As you may have noticed I used plywood for the base. I thought that this wasn't going to be seen much anyway and I'd had enough of making boards out of off cuts by that time!!

Step 7: Cutting the Joints

So I started with the mortises on the end panels first on the router table, cutting incremental deep until around half the thickness. the length of the mortise was shorter than the top and bottom panels as I was using a hidden mortise and tenon joint - I find you need to be less accurate for this method which just makes things a little easier.

The tenons were then cut to the bottom board. When cutting these joints just increase the cut depth slowly and keep checking the fit until they fit nice and snug.

While I was doing this the top board was being made. As this was a wide board I made this in two sections and glued these bit together to make it wide, while keeping it flat. This board was all prepared I cut the joints as I did for the bottom board.

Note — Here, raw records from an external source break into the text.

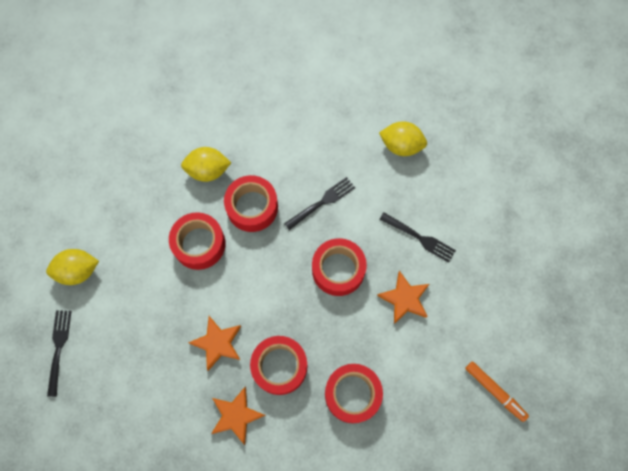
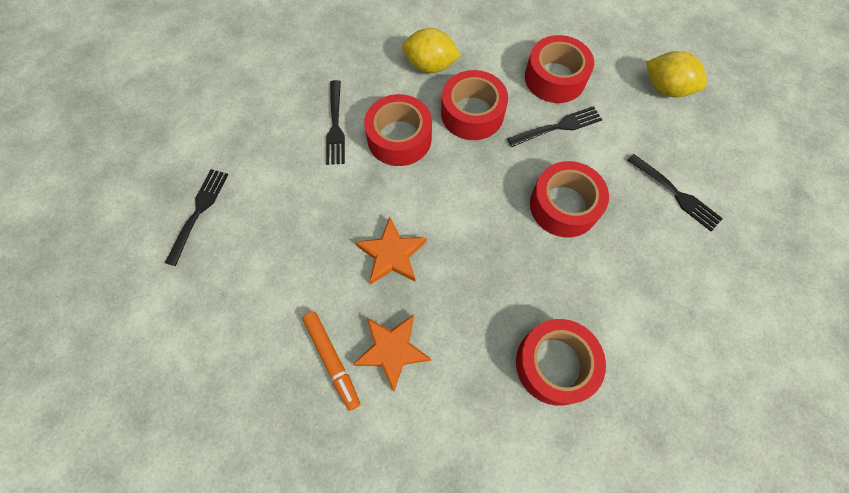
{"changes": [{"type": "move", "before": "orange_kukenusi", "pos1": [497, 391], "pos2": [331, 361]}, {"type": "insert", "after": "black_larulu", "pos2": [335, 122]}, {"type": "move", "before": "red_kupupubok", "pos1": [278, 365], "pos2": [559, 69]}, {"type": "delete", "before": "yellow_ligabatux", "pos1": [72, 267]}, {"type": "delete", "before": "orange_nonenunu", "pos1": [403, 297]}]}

Once all the joints were cut I sawed the ends of the tenons off to get them to the same width as the mortise.

As the bottom board was plywood I decided to add some thin off cuts along the cut front edge to keep it similar to the rest of the bread bin. I just glued and 'clamped' them in place with tape.

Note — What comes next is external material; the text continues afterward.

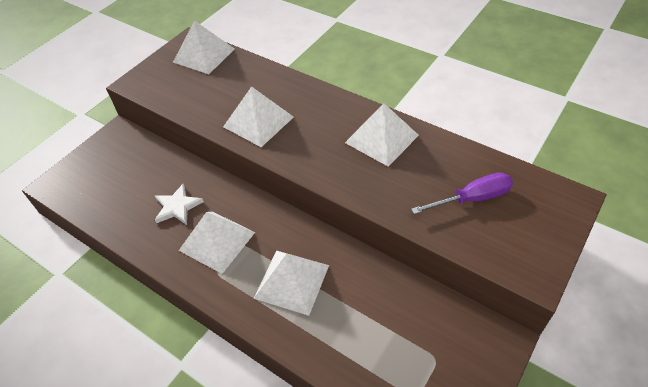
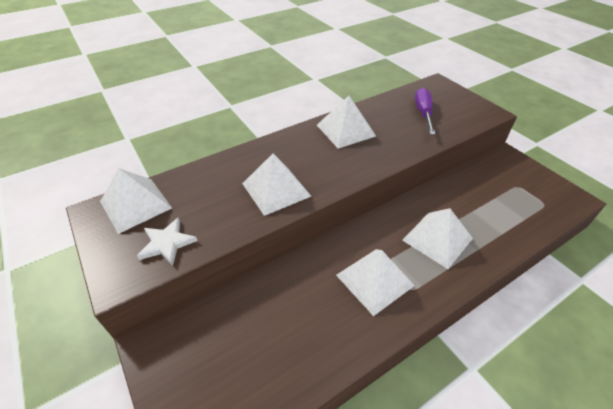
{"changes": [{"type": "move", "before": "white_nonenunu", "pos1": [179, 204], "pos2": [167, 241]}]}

Step 8: Preparing the Door

Next I dry fitted the edges, top and bottom and held them together with a clamp. Now everything was at it's final size and position I could prepare the door to size and position. The door was going to hinge around a couple of bolts to the bottom which went through the edge panels and into the door itself.

I placed the bottom of the door at the same level as the underside of the bottom board and determined the location of the holes. I drilled the hole in the side panels on a drill press and the holes to the door with a hand drill. As the long drill hole to the door is quite close to three edges I had to dill that quite slowly and keep checking I was drilling vertically in all directions. It seemed to work well though!

I then tested the position of the door to the dry fitted bread bin with the bolts.

Step 9: Routing the Door and Edges

In order for the door to open I needed to add a radius to the back edge. I used an ogee bit in the router table to cut the radius. Once cut I tested the door and it was perfect as it was so didn't need to do any additional work to that edge. I also added a small curve to the front edge of the lid so it could open further that at right angles to the front slope. I then cut the door to size and also added a curve to the top.

I then swapped to a 45deg router bit and added a bevel to the front and top edges of the side panels.

The back panel is made of hardboard that will be nailed in to the back, so I added a recess along the back edges of the panels for the back panel to sit in.

I then sanded all the panels to 180 grit and glued and clamped the sides, top and bottom.

Step 10: Fitting the Door

I didn't want the hinge to be seen so I cut the top of the bolt off so I could hammer it below the surface and fill the gap with a dowel.

I mixed up some epoxy and put some in to the drill hole in the door. I then fitted the door and drove the bolt down below the surface using another bolt and hammer. One it was dried I filled the hole with a dowel, cut and sanded it flush.

I then made a small handle from the part I cut off from the top of the door. This meant that it already had a sloped edge to it so I only needed to sand and screw it in place. I did adjust the thickness of the handle so the lid was horizontal when fully open.

I then nailed the back panel on.

Step 11: Finished

Lastly I oiled the bread bin in a couple of layers of food safe oil and it was all finished.

All I needed to do then was to fill it with bread.

I am very pleased with the final result and recommend this technique for making your own boards, that is if you have enough time and patience as it is a very time consuming and laborious process. Perfect for a lockdown!!!!